3. How Are Tariffs Paid?

Tariff payments follow a structured process when goods arrive at U.S. ports of entry. Here’s how it works:

Step 1: Filing Entry Documents

Before goods can clear customs, the importer (or their customs broker) must file an entry summary using U.S. Customs and Border Protection (CBP) Form 7501 (Entry Summary).
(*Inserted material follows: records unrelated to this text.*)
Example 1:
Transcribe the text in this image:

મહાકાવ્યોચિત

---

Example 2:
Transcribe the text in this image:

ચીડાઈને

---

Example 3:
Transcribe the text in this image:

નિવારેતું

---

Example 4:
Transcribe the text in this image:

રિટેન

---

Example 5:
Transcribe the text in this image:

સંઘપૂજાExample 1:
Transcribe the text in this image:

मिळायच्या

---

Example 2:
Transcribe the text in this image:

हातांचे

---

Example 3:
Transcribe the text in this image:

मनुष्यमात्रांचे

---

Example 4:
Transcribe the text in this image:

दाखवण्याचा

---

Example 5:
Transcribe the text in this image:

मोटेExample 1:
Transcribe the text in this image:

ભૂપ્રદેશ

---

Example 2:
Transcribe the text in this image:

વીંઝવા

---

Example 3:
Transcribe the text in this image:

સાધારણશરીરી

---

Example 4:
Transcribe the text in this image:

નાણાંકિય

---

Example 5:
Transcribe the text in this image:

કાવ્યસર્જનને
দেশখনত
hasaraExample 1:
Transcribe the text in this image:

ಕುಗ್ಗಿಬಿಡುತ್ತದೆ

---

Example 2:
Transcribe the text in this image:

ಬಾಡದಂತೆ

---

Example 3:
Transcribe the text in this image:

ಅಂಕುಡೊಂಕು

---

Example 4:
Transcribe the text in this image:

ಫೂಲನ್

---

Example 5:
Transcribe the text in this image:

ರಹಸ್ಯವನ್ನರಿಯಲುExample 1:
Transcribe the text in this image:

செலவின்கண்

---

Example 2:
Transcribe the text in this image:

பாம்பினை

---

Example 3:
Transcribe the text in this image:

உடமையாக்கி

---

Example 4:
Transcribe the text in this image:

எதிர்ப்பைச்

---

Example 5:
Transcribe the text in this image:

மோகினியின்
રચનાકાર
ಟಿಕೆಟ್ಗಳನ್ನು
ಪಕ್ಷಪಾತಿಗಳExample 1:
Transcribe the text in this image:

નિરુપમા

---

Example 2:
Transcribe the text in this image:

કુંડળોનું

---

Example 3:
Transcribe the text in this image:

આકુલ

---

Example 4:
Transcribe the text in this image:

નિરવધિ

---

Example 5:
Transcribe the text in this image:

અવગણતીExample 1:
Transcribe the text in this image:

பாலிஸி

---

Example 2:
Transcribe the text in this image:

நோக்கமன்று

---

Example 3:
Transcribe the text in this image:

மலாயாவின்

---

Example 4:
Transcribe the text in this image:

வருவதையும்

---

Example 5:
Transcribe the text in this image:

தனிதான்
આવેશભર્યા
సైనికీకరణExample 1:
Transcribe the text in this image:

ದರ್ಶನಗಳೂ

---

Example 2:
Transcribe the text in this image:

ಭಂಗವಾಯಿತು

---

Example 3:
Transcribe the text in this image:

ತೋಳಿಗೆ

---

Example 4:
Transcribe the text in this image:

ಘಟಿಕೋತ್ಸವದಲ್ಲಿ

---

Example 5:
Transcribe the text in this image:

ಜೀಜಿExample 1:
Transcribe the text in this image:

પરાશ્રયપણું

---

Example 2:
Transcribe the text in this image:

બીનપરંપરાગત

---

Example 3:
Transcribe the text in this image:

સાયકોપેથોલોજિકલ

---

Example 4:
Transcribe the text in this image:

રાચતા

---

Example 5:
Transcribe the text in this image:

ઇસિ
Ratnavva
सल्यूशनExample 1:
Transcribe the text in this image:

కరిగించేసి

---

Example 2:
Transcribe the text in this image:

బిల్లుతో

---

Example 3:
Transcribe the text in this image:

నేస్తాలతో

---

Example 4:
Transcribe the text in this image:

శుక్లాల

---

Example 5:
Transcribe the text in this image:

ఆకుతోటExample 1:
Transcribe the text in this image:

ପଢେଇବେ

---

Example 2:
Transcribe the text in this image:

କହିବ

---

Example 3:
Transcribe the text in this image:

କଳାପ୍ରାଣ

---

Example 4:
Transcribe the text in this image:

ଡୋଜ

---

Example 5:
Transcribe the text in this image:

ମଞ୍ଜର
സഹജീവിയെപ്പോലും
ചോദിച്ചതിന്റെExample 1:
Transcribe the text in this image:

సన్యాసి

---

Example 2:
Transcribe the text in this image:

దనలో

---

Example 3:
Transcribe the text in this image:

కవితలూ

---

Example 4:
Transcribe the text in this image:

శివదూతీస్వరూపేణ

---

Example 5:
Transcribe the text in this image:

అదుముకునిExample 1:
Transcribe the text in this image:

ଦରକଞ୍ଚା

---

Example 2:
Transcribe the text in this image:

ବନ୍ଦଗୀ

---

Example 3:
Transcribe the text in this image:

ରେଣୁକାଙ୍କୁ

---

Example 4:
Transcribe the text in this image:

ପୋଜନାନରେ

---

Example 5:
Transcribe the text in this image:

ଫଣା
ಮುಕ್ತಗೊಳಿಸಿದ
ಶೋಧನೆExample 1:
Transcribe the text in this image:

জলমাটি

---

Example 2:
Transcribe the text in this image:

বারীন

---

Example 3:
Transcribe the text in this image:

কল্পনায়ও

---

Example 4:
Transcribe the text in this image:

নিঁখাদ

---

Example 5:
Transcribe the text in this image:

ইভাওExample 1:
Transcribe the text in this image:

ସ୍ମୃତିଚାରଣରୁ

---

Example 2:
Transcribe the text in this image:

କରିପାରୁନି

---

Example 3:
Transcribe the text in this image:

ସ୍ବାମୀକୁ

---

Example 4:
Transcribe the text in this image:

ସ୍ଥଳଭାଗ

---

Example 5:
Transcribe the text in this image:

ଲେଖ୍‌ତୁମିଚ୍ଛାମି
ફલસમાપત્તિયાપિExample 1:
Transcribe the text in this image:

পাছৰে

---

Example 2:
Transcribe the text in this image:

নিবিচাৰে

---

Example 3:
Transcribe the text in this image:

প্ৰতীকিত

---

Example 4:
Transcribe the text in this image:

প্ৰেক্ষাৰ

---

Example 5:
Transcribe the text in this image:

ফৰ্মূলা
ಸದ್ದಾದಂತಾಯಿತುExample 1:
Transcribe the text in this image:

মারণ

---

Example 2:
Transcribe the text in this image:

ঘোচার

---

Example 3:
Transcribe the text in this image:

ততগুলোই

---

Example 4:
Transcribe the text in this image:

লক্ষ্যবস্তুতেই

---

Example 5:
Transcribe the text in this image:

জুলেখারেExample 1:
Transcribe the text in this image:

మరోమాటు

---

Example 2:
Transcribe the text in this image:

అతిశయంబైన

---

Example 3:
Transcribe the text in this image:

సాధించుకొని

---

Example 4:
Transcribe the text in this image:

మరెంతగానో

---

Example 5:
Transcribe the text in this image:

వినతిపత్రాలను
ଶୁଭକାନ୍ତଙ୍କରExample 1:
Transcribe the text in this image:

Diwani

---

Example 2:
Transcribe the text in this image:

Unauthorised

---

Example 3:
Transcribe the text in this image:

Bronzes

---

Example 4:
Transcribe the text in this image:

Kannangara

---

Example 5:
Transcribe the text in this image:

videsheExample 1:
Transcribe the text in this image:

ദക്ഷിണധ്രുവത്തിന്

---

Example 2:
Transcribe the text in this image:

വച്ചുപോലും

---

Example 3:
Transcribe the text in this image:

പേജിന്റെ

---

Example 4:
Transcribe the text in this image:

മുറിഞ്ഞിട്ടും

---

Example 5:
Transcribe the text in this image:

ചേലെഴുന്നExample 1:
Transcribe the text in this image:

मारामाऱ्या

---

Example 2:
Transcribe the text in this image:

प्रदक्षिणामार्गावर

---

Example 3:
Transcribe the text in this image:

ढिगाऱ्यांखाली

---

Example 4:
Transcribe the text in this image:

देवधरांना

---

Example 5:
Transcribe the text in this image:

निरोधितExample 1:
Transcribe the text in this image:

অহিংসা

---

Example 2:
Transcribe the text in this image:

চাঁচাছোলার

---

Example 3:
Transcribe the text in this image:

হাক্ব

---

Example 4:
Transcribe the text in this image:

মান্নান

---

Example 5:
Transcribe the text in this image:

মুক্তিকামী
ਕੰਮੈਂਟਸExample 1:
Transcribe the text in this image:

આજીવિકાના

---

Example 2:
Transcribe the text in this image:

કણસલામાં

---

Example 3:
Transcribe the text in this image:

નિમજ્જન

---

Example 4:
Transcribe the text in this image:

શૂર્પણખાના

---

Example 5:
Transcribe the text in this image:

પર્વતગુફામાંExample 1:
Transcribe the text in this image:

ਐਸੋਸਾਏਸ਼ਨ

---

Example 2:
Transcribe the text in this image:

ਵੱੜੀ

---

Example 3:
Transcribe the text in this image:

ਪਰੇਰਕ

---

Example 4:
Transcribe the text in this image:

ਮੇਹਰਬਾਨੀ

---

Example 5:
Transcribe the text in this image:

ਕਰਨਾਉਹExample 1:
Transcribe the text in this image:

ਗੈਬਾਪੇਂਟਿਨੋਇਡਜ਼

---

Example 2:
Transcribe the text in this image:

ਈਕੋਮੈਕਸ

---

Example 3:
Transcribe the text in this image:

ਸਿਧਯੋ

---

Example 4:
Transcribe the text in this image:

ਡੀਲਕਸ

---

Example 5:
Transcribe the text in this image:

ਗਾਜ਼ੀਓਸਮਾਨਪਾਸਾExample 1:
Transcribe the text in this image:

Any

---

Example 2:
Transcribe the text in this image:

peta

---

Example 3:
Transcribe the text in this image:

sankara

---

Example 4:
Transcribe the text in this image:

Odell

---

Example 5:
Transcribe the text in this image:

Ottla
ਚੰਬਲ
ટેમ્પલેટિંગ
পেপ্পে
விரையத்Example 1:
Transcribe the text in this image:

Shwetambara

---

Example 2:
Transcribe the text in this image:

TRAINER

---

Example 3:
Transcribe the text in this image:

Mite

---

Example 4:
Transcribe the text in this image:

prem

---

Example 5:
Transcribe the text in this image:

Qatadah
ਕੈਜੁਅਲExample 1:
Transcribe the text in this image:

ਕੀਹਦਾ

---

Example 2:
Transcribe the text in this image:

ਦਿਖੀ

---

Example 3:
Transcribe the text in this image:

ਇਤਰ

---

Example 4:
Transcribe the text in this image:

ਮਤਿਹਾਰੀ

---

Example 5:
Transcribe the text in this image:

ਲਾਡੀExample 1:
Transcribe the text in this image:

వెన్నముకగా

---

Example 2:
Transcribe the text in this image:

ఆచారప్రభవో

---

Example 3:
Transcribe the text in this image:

This form includes:

Step 2: Payment of Duties

Once CBP determines the tariff amount:

  • Large importers: Typically have a Continuous Bond with CBP and may pay tariffs via periodic monthly payments through the Automated Clearinghouse (ACH).
  • Smaller importers: Pay tariffs directly at the time of entry using electronic payments (ACH), checks, or credit cards.

Step 3: Payment Submission

The Department of the Treasury receives tariff payments, but the payments are processed by CBP, which is part of the Department of Homeland Security (DHS). Payments are sent through:

  • CBP’s Automated Commercial Environment (ACE) system for electronic transactions.
  • ACH Debit or Credit (preferred method for large-scale importers).
  • Customs brokers, who often handle payments on behalf of importers.

4. Where Do the Tariff Revenues Go?

The funds collected from tariffs are:

  1. Initially deposited into the U.S. Treasury’s General Fund.
  2. A portion is allocated to CBP for operational expenses.
  3. Some tariff-related revenues, such as antidumping and countervailing duties, may be distributed to affected domestic industries under programs like the Continued Dumping and Subsidy Offset Act (CDSOA) (if applicable).

5. Special Considerations

  • Section 301, 232, and 201 Tariffs: Special tariffs imposed on goods from countries like China (e.g., Section 301 tariffs) are collected the same way but serve geopolitical or economic policy objectives.
  • Exemptions and Refunds: Importers can apply for exclusions or refunds (drawbacks) if goods are re-exported or if an exemption applies.

Summary

  • Who pays? The importer of record (U.S. entity bringing goods in).
  • What form is used? CBP Form 7501 (Entry Summary).
  • Where is the payment sent? To U.S. Customs and Border Protection (CBP), which processes it and deposits funds into the U.S. Treasury.